China’s consumer prices fell for the second consecutive month in March, while factory-gate deflation worsened. This decline comes as an escalating U.S. trade war raises concerns about increasing inventories of unsold exports, which could drive domestic prices even lower.
The world’s second-largest economy has experienced a rocky start this year. Although there has been a nascent recovery in retail sales and strong growth in factory activity, these positive developments have been overshadowed by rising unemployment and deflationary pressures, leading to calls for more economic stimulus.
CPI data
The consumer price index (CPI) dropped 0.1 percent last month compared to a year earlier, according to data from the National Bureau of Statistics released on Thursday. This decline was slower than February’s 0.7 percent drop but fell short of a Reuters poll forecast, which anticipated that prices would remain flat.
Impact of global economic turbulence
The weak data emerges during a turbulent week for the global economy, as financial markets have been unsettled following the implementation of sweeping U.S. tariffs against all its trading partners. While U.S. President Donald Trump provided a partial reprieve on Wednesday by retracting some tariffs, his decision to continue increasing levies on China has only intensified the trade war between the world’s two largest economies.

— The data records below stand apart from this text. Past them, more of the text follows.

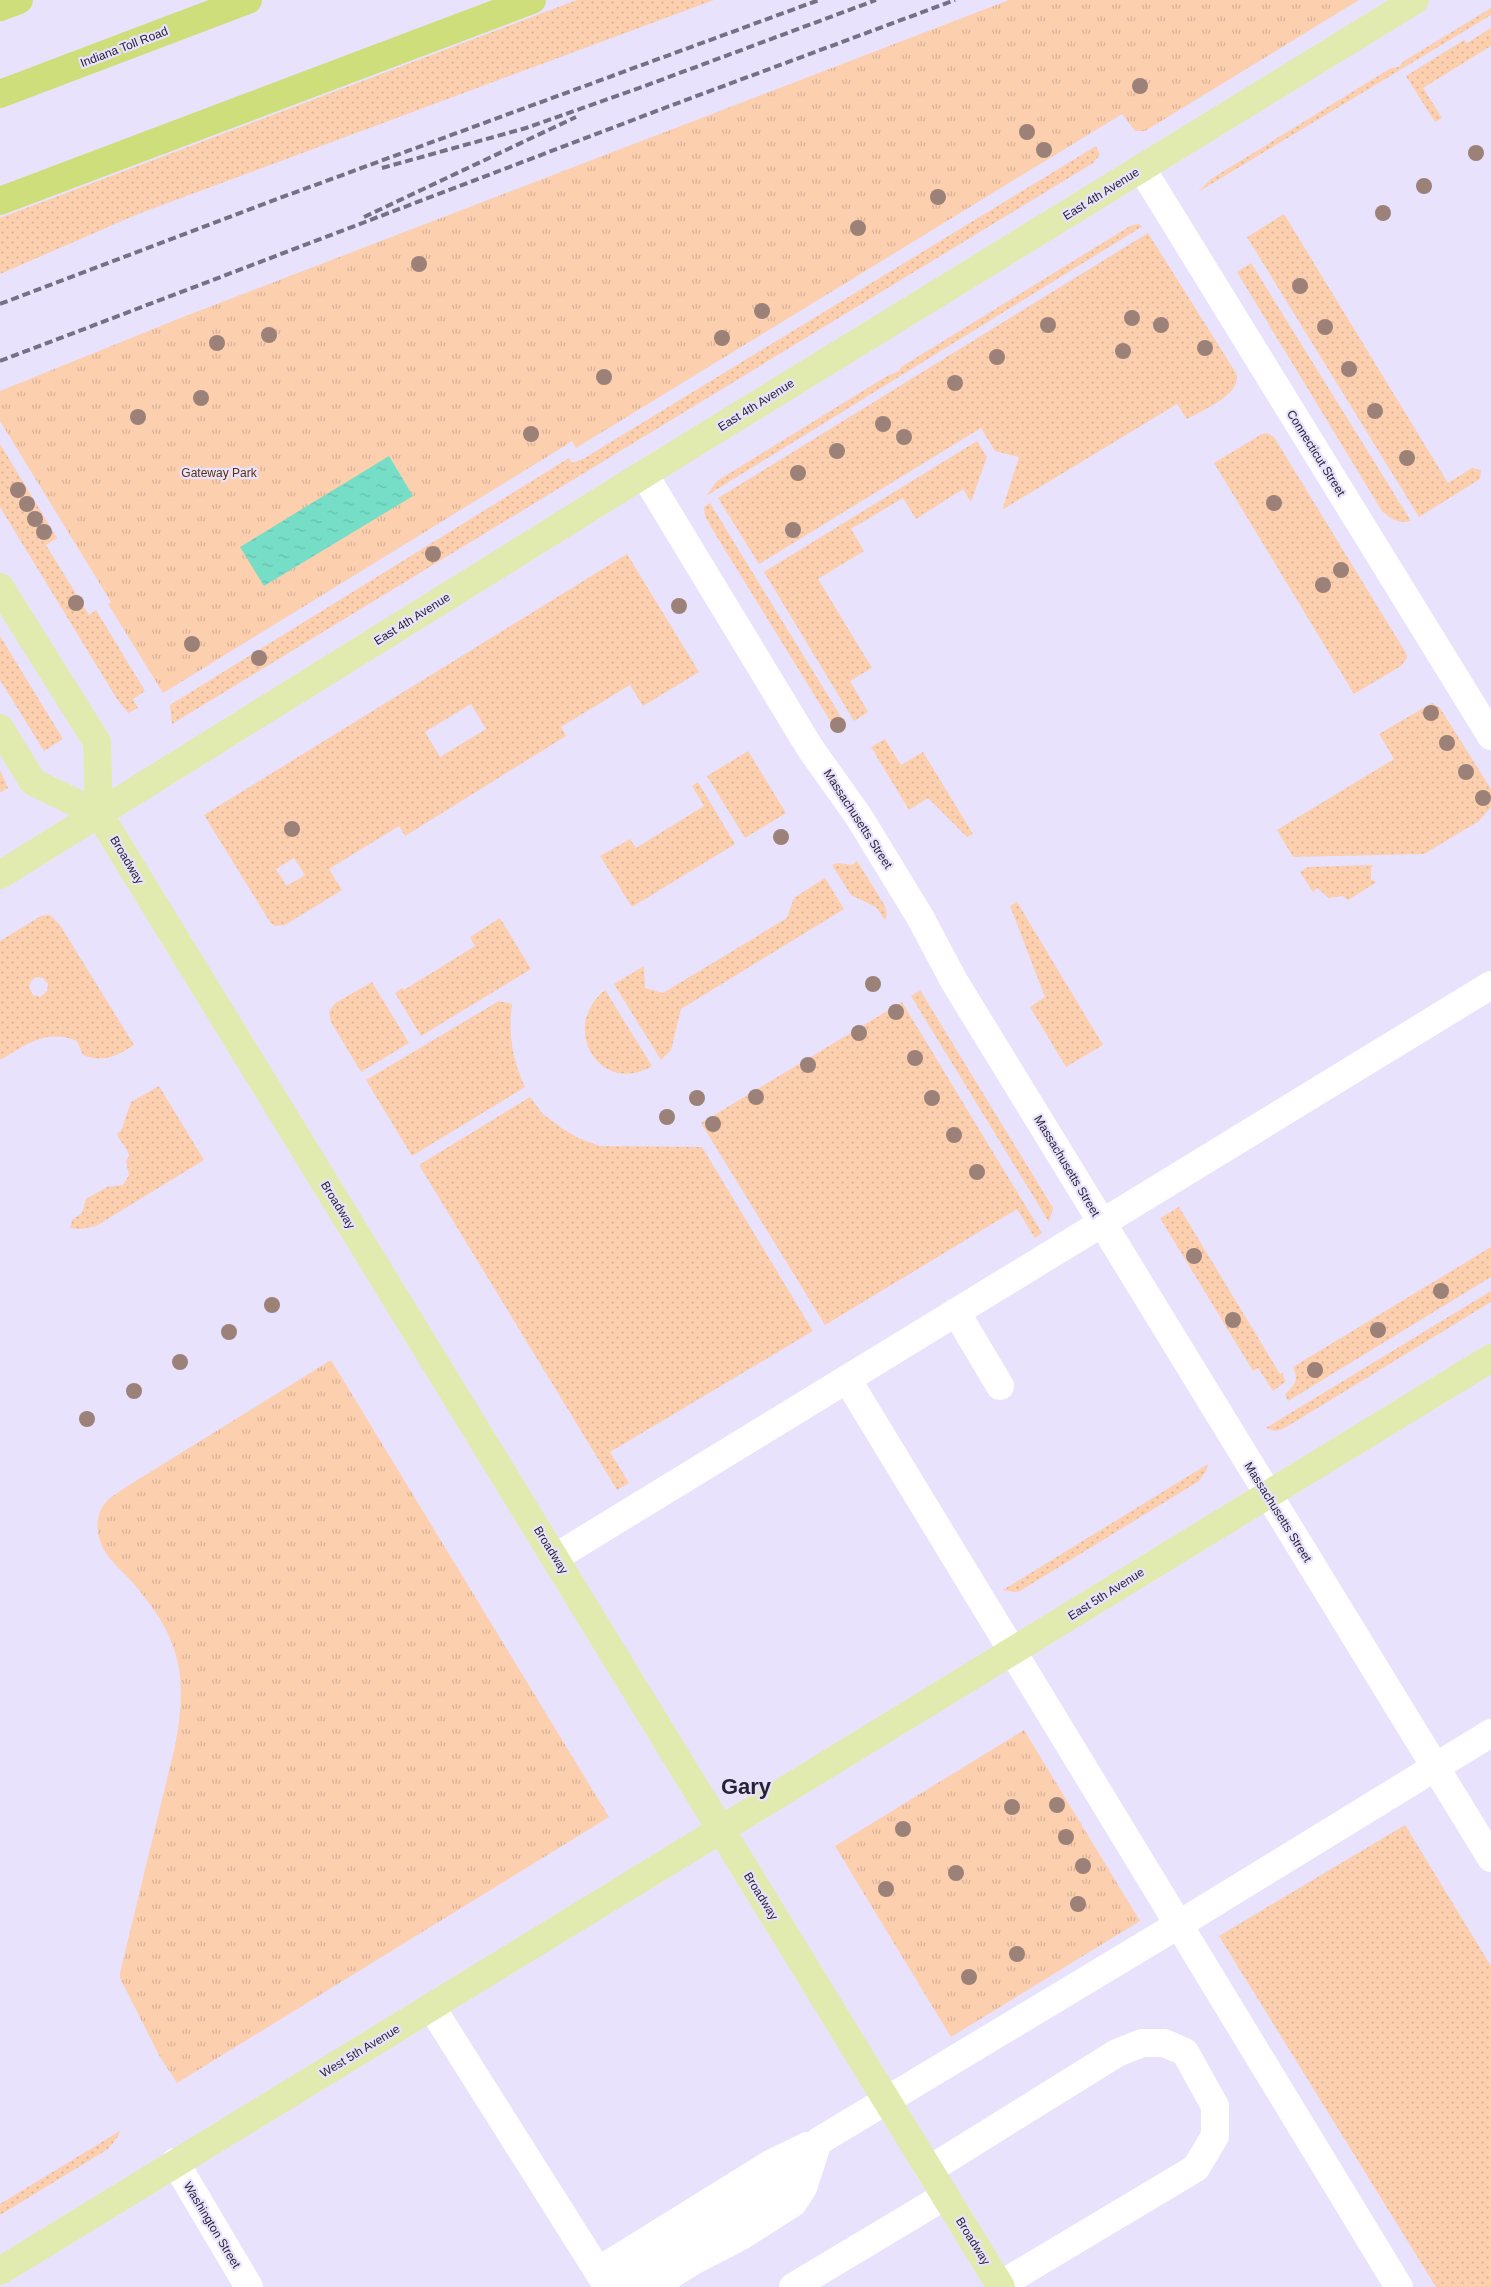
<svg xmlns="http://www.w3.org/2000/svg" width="1491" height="2287" font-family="Arial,sans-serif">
<defs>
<pattern id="grass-dots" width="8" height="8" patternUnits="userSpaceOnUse" patternTransform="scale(1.25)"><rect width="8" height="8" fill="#fccfaf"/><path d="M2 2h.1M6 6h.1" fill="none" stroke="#d8b197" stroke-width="1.8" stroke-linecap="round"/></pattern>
<pattern id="park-tufts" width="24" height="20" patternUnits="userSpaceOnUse" patternTransform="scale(1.25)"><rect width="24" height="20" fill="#fccfaf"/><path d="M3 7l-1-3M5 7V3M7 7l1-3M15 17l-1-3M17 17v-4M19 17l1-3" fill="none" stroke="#d8b197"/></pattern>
<pattern id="water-ripples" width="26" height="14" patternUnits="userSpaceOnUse" patternTransform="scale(1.25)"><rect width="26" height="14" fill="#76dec6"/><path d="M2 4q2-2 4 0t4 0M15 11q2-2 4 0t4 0" fill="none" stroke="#66beab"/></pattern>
</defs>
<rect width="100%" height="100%" fill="#e9e2fd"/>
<g fill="url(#grass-dots)" fill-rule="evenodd">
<polygon points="577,0 714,0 138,214 0,274 0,218"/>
<polygon points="1491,8 1491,15 1198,192 1211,179 1391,68 1399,67 1404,61"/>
<polygon points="1491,28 1491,46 1423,88 1442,118 1435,122 1406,76 1464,40 1467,43"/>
<polygon points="1096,146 1100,155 1093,163 172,724 170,705 569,458 572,463 583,459"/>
<polygon points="1284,214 1448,483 1472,468 1481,470 1480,479 1419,517 1247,237"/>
<polygon points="1138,224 1143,226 706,496 717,481 887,376 899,371 901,367 1130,226"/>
<path d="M 1148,233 L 1236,373 C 1244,393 1202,411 1187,419 L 1177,404 L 1002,510 L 1019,457 L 995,451 L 981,428 L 759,564 L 718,498 Z"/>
<path d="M 1251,263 L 1411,521 C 1398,524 1391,519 1382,511 L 1237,272 Z"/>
<polygon points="1267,433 1274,437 1406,653 1407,658 1401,666 1354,694 1214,463 1262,434"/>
<polygon points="977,441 987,457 971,502 963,489 916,519 903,498 851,529 864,551 818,579 872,668 850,681 868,712 854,721 764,572"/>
<polygon points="0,444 57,538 46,545 89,615 96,610 145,691 133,699 138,708 128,713 117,699 0,507"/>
<polygon points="710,503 846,725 834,727 711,527 705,516 704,507"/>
<path d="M 627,554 L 699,672 L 643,706 L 630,685 L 561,727 L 566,736 L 405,836 L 399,826 L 329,869 L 342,890 L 285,925 L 275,926 L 270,922 L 204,815 ZM 471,704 L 486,729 L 440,757 L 425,732 ZM 294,858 L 305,875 L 287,886 L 276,869 Z"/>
<polygon points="0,636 63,739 44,751 0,680"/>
<polygon points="1432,703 1440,708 1491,789 1491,807 1479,821 1424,854 1293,857 1277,830 1394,759 1379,734"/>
<polygon points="885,739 901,765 923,752 973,834 967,837 928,798 909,810 871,747"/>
<polygon points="748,751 786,813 745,838 707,776"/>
<polygon points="0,770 8,788 1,792 0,791"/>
<polygon points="698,782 735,844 632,907 600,856 630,839 636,848 704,806 692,786"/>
<polygon points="857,861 885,906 887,915 885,920 876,907 851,895 832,865 838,863 852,865"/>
<polygon points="1373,865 1371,869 1371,880 1377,882 1348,900 1343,896 1329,898 1317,888 1313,892 1300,872 1308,867"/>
<polygon points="825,878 844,909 681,1009 671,1050 661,1060 614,984 644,966 645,988 663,993 787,918 794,898"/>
<polygon points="1017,902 1103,1045 1066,1067 1030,1007 1045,997 1010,906"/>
<path d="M 50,915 L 60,925 L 134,1045 C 117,1056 103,1063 83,1055 L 77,1041 C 47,1028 25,1045 0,1060 L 0,941 L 41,916 ZM 36,977 L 43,978 L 48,984 L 47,991 L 40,997 L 33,995 L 29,987 L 31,981 Z"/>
<polygon points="500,918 531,969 421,1036 395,993 402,988 404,990 475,946 470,937"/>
<polygon points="372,982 409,1043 361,1072 331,1022 329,1012 334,1004"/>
<path d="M 605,990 L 652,1066 C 601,1097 558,1028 605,990 Z"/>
<polygon points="920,990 1053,1208 1049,1222 911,996"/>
<path d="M 499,1001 L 512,1004 C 508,1034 512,1059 525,1087 L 412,1156 L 366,1080 Z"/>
<polygon points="902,1002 1042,1233 1035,1238 1017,1209 825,1325 701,1123"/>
<path d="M 159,1086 L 204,1160 L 96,1226 L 80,1229 L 70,1228 L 72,1220 L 82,1213 L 86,1199 L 107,1187 L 123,1185 L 129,1175 L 126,1161 L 129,1156 C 128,1146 119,1143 117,1133 L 121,1131 L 131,1102 Z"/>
<polygon points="530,1097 543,1114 560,1127 578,1138 600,1146 702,1147 813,1331 610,1452 629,1483 617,1490 419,1165"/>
<polygon points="1179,1207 1280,1374 1283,1373 1285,1382 1273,1391 1258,1368 1253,1371 1160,1218"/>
<path d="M 1491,1247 L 1491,1277 L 1288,1401 L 1285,1394 C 1295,1386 1299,1379 1293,1367 Z"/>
<polygon points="1491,1291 1491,1302 1283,1429 1276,1431 1266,1428"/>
<polygon points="1208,1464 1206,1471 1199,1481 1020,1591 1015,1592 1003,1590"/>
<polygon points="1405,1825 1491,1966 1491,2287 1436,2287 1219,1936"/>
<polygon points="120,2131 117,2138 108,2149 0,2215 0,2204"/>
</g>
<g fill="url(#park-tufts)">
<polygon points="1009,0 1359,0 1145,131 1135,131 1122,114 576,448 572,441 563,447 163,693 108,604 111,602 0,421 0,391 183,317"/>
<path d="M 331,1360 L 609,1817 L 177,2083 L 160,2057 L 120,1978 L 120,1973 L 175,1746 C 182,1711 185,1674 171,1641 C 163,1620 148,1601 134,1584 C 127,1576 120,1570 113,1562 C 98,1547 91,1521 105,1503 C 110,1497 119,1492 126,1487 Z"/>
<polygon points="1024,1730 1140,1921 951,2037 835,1846"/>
</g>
<polygon fill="url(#water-ripples)" points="389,456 413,496 264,586 240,547"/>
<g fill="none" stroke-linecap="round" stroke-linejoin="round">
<g stroke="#fff" stroke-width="28">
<polyline points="1142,169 1491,736"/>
<polyline points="644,474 810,748 859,817 920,917 954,981 1491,1858"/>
<polyline points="956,1312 1000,1386"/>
<polyline points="847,1379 1399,2287"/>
<polyline points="556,1557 1491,985"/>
<polyline points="432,2008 608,2287"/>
<polyline points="175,2162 249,2287"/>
<polyline points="929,2170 1117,2053 1142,2043 1164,2043 1185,2052 1215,2106 1215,2136 1196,2168 1000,2285"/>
<polyline points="598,2271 772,2163 807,2146"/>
<polyline points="611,2287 784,2180 819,2141 1178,1925 1491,1733"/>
<polyline points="652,2287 693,2261 743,2235 793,2203 803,2188 815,2151"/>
<polyline points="793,2287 945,2196"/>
</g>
<g stroke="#e2ebaf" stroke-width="28">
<polyline points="0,587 97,742 99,814 1001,2287"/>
<polyline points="0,728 33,782 99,814"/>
<polyline points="0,875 644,474 1415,0"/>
<polyline points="0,2271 1491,1358"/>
</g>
<g stroke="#cede7a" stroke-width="28">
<polyline points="0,7 19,0"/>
<polyline points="0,94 248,0"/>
<polyline points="0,201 532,0"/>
</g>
<g stroke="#767085" stroke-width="4" stroke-dasharray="8 4" stroke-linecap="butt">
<polyline points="382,168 526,128 642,87 876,0"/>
<polyline points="364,217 576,117"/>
<polyline points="0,304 277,199 819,0"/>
<polyline points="0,361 667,107 955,0"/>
</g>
</g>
<g fill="#9b8177">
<circle cx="1140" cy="86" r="8"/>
<circle cx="1027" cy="132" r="8"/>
<circle cx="1044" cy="150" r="8"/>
<circle cx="1476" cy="153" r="8"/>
<circle cx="1424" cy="186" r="8"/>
<circle cx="938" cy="197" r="8"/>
<circle cx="1383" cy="213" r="8"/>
<circle cx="858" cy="228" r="8"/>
<circle cx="419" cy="264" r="8"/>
<circle cx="1300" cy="286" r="8"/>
<circle cx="762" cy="311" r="8"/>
<circle cx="1132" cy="318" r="8"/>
<circle cx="1048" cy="325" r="8"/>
<circle cx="1161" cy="325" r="8"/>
<circle cx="1325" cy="327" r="8"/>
<circle cx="269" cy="335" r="8"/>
<circle cx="722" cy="338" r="8"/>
<circle cx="217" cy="343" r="8"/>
<circle cx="1205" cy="348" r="8"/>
<circle cx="1123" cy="351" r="8"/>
<circle cx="997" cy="357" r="8"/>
<circle cx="1349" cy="369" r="8"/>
<circle cx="604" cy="377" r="8"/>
<circle cx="955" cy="383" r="8"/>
<circle cx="201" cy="398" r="8"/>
<circle cx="1375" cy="411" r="8"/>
<circle cx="138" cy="417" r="8"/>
<circle cx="883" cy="424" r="8"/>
<circle cx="531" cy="434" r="8"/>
<circle cx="904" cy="437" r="8"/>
<circle cx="837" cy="451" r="8"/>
<circle cx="1407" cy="458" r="8"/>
<circle cx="798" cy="473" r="8"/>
<circle cx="18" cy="490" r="8"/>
<circle cx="1274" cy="503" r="8"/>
<circle cx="27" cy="504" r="8"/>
<circle cx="35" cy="519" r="8"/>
<circle cx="793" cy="530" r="8"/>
<circle cx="44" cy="532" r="8"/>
<circle cx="433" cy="554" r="8"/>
<circle cx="1341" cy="570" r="8"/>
<circle cx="1323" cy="585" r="8"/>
<circle cx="76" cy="603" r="8"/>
<circle cx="679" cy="606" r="8"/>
<circle cx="192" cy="644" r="8"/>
<circle cx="259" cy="658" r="8"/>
<circle cx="1431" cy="713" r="8"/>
<circle cx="838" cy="725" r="8"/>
<circle cx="1447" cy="743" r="8"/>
<circle cx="1466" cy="772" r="8"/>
<circle cx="1483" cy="798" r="8"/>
<circle cx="292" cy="829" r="8"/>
<circle cx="781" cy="837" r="8"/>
<circle cx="873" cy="984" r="8"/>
<circle cx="896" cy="1012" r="8"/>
<circle cx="859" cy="1033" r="8"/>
<circle cx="915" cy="1058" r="8"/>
<circle cx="808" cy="1065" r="8"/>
<circle cx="756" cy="1097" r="8"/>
<circle cx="697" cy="1098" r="8"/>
<circle cx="932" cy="1098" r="8"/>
<circle cx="667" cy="1117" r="8"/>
<circle cx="713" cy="1124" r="8"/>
<circle cx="954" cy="1135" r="8"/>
<circle cx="977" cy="1172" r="8"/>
<circle cx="1194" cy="1256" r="8"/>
<circle cx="1441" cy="1291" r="8"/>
<circle cx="272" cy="1305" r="8"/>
<circle cx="1233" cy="1320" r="8"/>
<circle cx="1378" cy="1330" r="8"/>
<circle cx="229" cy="1332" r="8"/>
<circle cx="180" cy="1362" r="8"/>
<circle cx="1315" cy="1370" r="8"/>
<circle cx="134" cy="1391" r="8"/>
<circle cx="87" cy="1419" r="8"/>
<circle cx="1057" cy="1805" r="8"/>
<circle cx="1012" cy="1807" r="8"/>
<circle cx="903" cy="1829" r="8"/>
<circle cx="1066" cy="1837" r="8"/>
<circle cx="1083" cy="1866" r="8"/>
<circle cx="956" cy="1873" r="8"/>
<circle cx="886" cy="1889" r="8"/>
<circle cx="1078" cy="1904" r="8"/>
<circle cx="1017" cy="1954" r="8"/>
<circle cx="969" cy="1977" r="8"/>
</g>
<g text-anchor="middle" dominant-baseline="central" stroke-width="4.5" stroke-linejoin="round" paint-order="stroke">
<g font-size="12" fill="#282334" stroke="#e9e2fd">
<text transform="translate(124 47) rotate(-21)">Indiana Toll Road</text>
<text transform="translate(1101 194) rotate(-32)">East 4th Avenue</text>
<text transform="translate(756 405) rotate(-32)">East 4th Avenue</text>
<text transform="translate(1316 453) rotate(58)">Connecticut Street</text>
<text transform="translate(412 619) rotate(-32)">East 4th Avenue</text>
<text transform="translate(858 819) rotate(57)">Massachusetts Street</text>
<text transform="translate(127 860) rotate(59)">Broadway</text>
<text transform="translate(1067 1166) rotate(59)">Massachusetts Street</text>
<text transform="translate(338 1205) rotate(58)">Broadway</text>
<text transform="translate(1278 1512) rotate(58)">Massachusetts Street</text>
<text transform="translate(551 1550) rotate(58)">Broadway</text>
<text transform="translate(1106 1594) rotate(-32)">East 5th Avenue</text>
<text transform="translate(761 1896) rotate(58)">Broadway</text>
<text transform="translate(360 2051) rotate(-31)">West 5th Avenue</text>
<text transform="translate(212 2225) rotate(59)">Washington Street</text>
<text transform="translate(973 2241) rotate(58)">Broadway</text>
</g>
<g font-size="12" fill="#5c3109" stroke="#e9e2fd">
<text x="219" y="473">Gateway Park</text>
</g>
<g font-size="22" font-weight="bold" fill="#282334" stroke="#e9e2fd">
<text x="746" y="1786">Gary</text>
</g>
</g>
</svg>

Monthly and yearly CPI trends
The CPI fell 0.4 percent month-on-month, compared to a 0.2 percent decline in February, and missed an estimated 0.3 percent drop. Additionally, the producer price index (PPI) declined 2.5 percent in March from a year earlier, marking the weakest reading in four months. This decline was steeper than the 2.2 percent fall in February and exceeded the forecasted 2.3 percent drop.